# Ils sont coiffés de ce jeune homme



## Alessia1804

Leggendo un libro mi sono imbattuta nella seguente frase: "J'ai dit à mes parents que je vais épouser le japonais. Ils ont hurlé de joie . Évidemment. Ils sont coiffés de ce jeune homme." Non riesco a tradurre l'espressione être coiffés. Stando al senso letterale, so che sarebbe "essere pettinati". Ma qui cosa si intende? Forse, "Essere pazzi di"? Grazie


----------



## LesCopainsd'abord

Io penso che "sono *pazzi*" va bene, oppure "sono *infatuati*",  ma non sono madrelingua Italiana.

Per me, il legame tra questo "coiffé" e l'idea di pettinare è misterioso !!!  ...
Bonne journée !


----------



## Garoubet

Je n'ai jamais entendu cette expression, et pour moi, il s'agit soit d'une mauvaise traduction d'un texte étranger au français, soit d'une erreur. Mais je pense aussi que d'après le contexte, cela veut dire "_sono pazzi_".

Edité suite au commentaire suivant #4
J'ai appris quelque chose aujourd'hui. Même en France, je ne l'avais jamais entendu.


----------



## LesCopainsd'abord

Bonsoir Garoubet,

je me permets d'intervenir, car "être coiffé de" est bien loin d'être une mauvaise traduction. 
Cette expression est au contraire du français *classique*, autant littéraire que commun.
Mais il est possible qu'elle ne soit pas connue en français contemporain du Québec, et elle n'est probablement pas courante chez les plus jeunes...

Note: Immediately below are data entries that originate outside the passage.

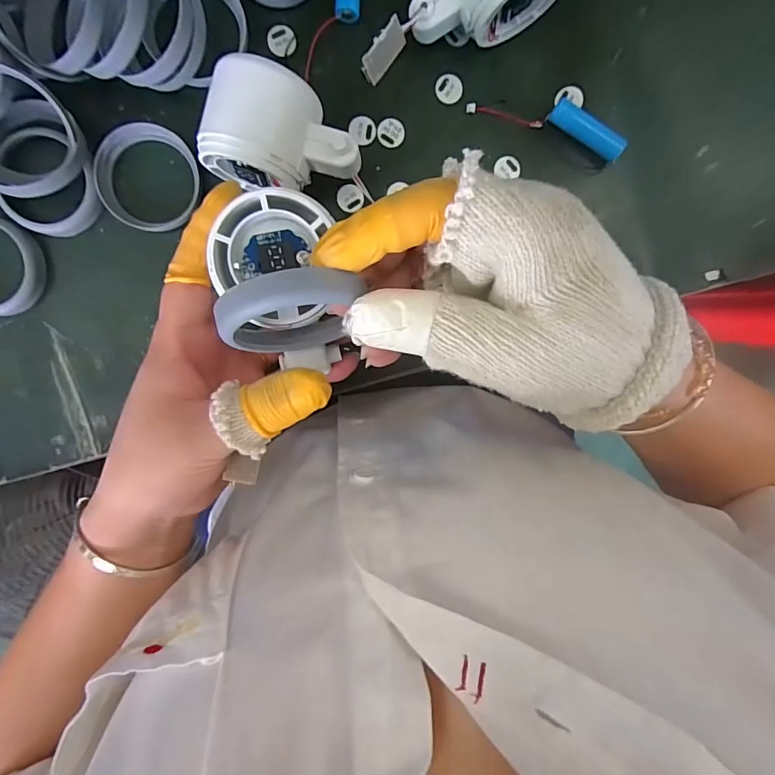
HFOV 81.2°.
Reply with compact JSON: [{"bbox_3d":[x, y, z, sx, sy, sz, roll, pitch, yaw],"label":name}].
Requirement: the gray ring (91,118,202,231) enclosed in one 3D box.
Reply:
[{"bbox_3d":[-0.143,-0.126,0.271,0.057,0.010,0.062,-1,98,-5],"label":"gray ring"}]

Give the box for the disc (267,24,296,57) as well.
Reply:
[{"bbox_3d":[-0.064,-0.209,0.272,0.016,0.004,0.017,-1,98,-5],"label":"disc"}]

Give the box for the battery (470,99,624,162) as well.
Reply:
[{"bbox_3d":[0.100,-0.166,0.281,0.098,0.016,0.020,20,96,6],"label":"battery"}]

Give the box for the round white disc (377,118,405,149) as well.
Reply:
[{"bbox_3d":[0.002,-0.160,0.283,0.017,0.004,0.017,-1,98,-5],"label":"round white disc"}]

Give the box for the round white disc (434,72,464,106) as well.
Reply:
[{"bbox_3d":[0.039,-0.187,0.283,0.017,0.004,0.017,-1,98,-5],"label":"round white disc"}]

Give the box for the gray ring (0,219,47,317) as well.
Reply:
[{"bbox_3d":[-0.238,-0.072,0.267,0.060,0.011,0.056,-1,98,-5],"label":"gray ring"}]

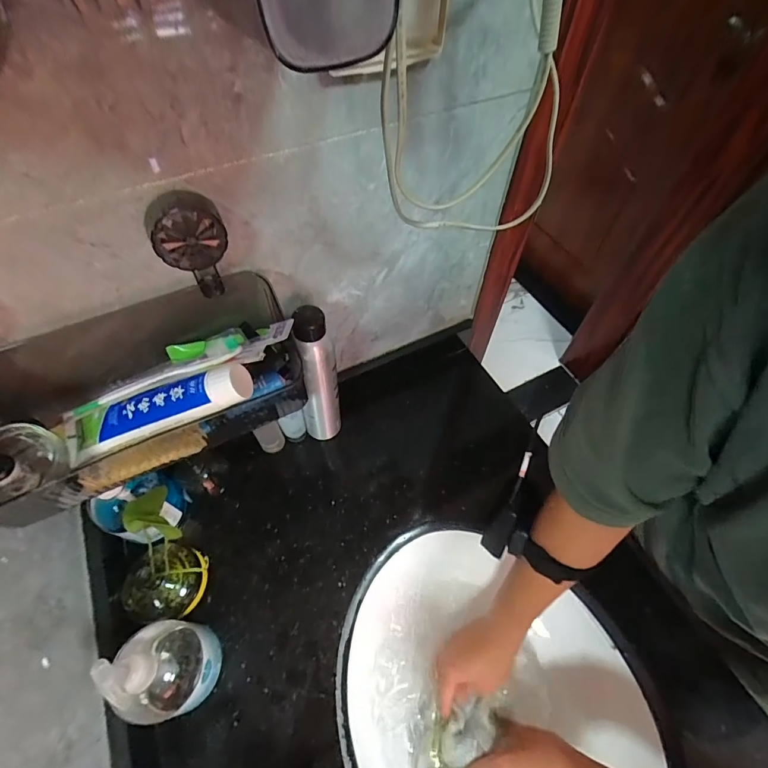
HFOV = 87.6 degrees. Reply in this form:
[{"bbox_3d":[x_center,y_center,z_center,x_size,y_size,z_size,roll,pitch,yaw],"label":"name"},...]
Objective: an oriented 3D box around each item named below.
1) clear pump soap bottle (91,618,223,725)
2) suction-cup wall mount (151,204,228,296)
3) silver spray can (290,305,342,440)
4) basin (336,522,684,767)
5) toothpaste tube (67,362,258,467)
[{"bbox_3d":[-0.216,0.267,0.384,0.067,0.162,0.080,-24,61,-15],"label":"clear pump soap bottle"},{"bbox_3d":[-0.157,-0.109,0.340,0.053,0.093,0.023,-23,60,-15],"label":"suction-cup wall mount"},{"bbox_3d":[-0.086,-0.005,0.516,0.053,0.227,0.048,-12,58,-8],"label":"silver spray can"},{"bbox_3d":[0.118,0.389,0.479,0.372,0.113,0.337,26,61,15],"label":"basin"},{"bbox_3d":[-0.212,0.028,0.361,0.198,0.030,0.042,-18,56,15],"label":"toothpaste tube"}]

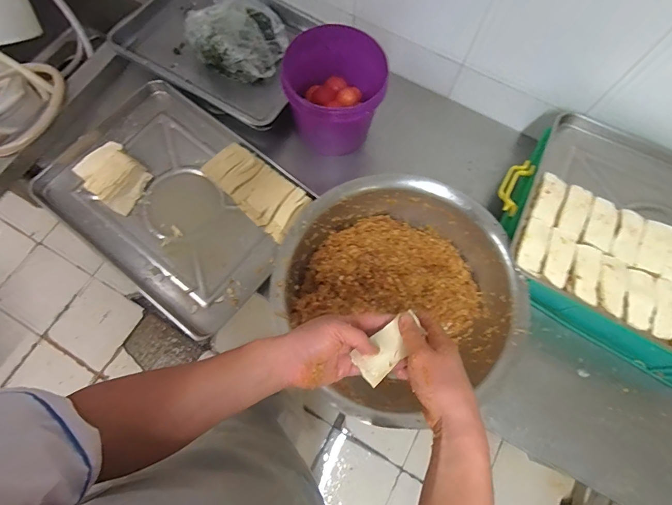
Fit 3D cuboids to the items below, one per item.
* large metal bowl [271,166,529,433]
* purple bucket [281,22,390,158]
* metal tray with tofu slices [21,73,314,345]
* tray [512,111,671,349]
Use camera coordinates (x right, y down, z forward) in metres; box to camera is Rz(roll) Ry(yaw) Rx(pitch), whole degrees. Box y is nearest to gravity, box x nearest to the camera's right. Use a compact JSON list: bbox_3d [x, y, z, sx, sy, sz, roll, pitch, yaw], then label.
[{"bbox_3d":[0.129,0.071,0.734,0.432,0.136,0.436,1,72,-2],"label":"large metal bowl"},{"bbox_3d":[-0.007,-0.366,0.842,0.210,0.207,0.210,1,72,-2],"label":"purple bucket"},{"bbox_3d":[-0.361,-0.118,0.840,0.544,0.077,0.412,36,74,9],"label":"metal tray with tofu slices"},{"bbox_3d":[0.666,-0.022,0.728,0.566,0.043,0.418,28,73,7],"label":"tray"}]

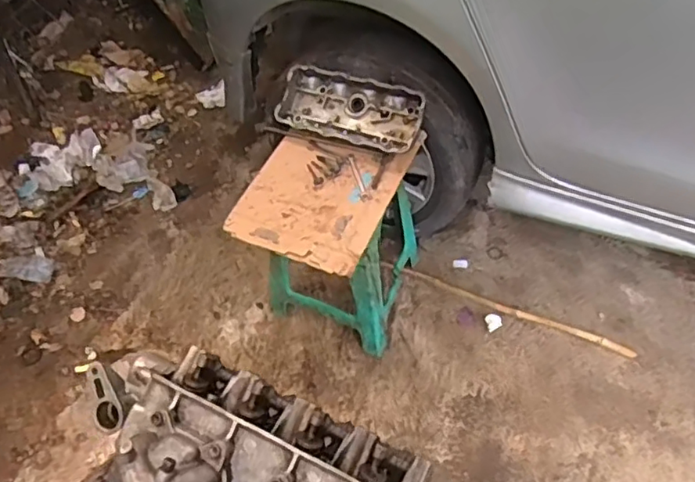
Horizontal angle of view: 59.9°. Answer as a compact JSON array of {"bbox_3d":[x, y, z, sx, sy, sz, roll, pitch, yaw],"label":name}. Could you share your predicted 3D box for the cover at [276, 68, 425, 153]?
[{"bbox_3d":[0.009,-0.292,1.343,0.326,0.070,0.151,21,97,17],"label":"cover"}]

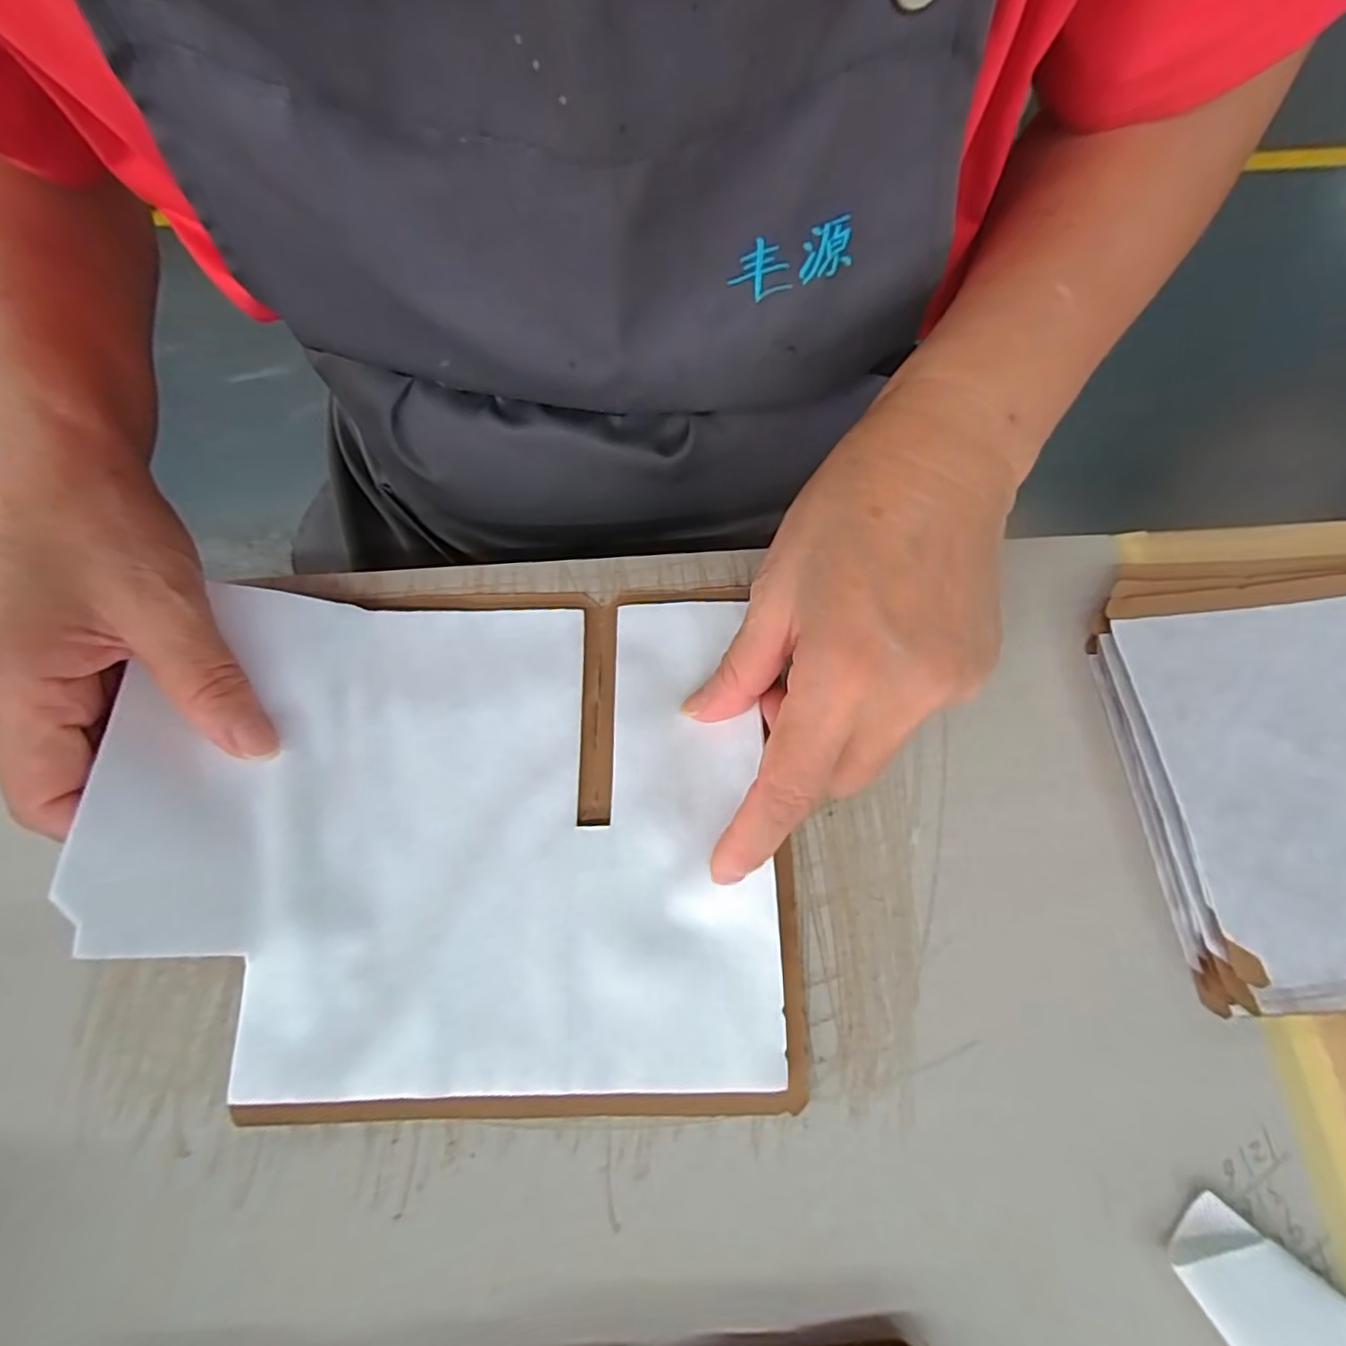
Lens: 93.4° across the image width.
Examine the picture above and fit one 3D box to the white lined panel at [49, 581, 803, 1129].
[{"bbox_3d":[-0.072,0.052,0.224,0.217,0.051,0.190,-3,72,2],"label":"white lined panel"}]

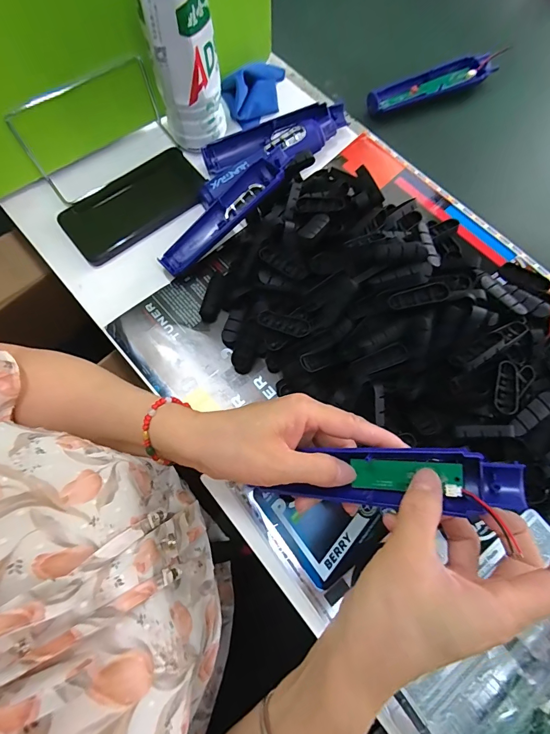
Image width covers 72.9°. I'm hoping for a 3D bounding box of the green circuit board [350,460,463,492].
[{"bbox_3d":[0.084,0.069,0.242,0.067,0.005,0.020,-10,70,24],"label":"green circuit board"}]

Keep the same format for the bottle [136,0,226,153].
[{"bbox_3d":[-0.087,-0.301,0.345,0.051,0.191,0.050,34,77,9],"label":"bottle"}]

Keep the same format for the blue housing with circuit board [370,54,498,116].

Cherchant à appuyer mes dires, je me suis aperçue que la question avait déjà été traitée en profondeur sur le forum Espagnol Français qui donne (en français) de nombreuses explications et références  *: Je suis coiffé de toi*

WR est vraiment un bon outil ! merci à celui ou ceux qui l'ont inventé et le font fonctionner.


----------



## Aliph

Et bien, je n’ai jamais entendu cette expression peu courante. Par contre  « avoir le béguin «  me semble un peu plus usité dans l’Hexagone.
“essere pazzi di “ mi sembra una buona traduzione nel contesto menzionato da Alessia.


----------



## LesCopainsd'abord

Certes, Aliph, "avoir le béguin" s'entend plus couramment. Et les 2 font allusion a un couvre-chef !
Mais le sens en est différent : "Éprouver une toquade, un caprice amoureux, vif quoique *passager" - *je crois qu'on dirait "avere una cotta", non?
*"*toqué" au contraire suggère *une passion obstinée. *


----------



## Aliph

“Avere una cotta ” indique un premier sentiment amoureux intense mais effectivement capricieux et passager.
La phrase mentionnée par Alessia me semble , de toute façon, étrange car elle utilise un terme du registre amoureux entre deux personnes en se référant aux relations beaux-parents et future gendre.
Votre suggestion de traduction avec «  pazzi » est meilleure car plus générique que « infatuati « qui fait aussi allusion au sentiment amoureux.


----------



## LesCopainsd'abord

Merci Aliph.
Pour aller plus loin sur "coiffé", Mauriac dit qu'Orgon est coiffé de Tartuffe, et pourtant ce n'est pas une attirance sexuelle...
source :  CNRTL, article "coiffé", paragraphe *2.* − _Au fig._ et _fam._ 
♦ *Être coiffé de qqn, se coiffer de qqn.*Avoir une attirance pour cette personne; s'engouer de. _Se coiffer d'une servante._ _Se coiffer d'une drôlesse_ (G. Sand, _François le Champi,_1850, p. 30):
8. ... l'imbécile Orgon en pourrait remontrer à Molière si le goût désordonné et tout humain qu'il a de Tartuffe ne lui faisait oublier ce que le catéchisme lui enseigne touchant la corruption de la nature (...). Orgon *est coiffé* de Tartuffe, et plus il cède à cet attrait et plus il s'éloigne du christianisme... Mauriac, _Mes grands hommes,_1949, p. 26.
♦ _Être coiffé, se coiffer d'une idée._ N'avoir que cette idée en tête, être persuadé de son exactitude. − _Je parle de mon voisin de Beuvre, un très-excellent homme, je vous jure, mais coiffé de l'idée que la vertu est dans les livres de théologie_ (G. Sand, _Les Beaux Messieurs de Bois-Doré, _t. 1, 1858, p. 63).


----------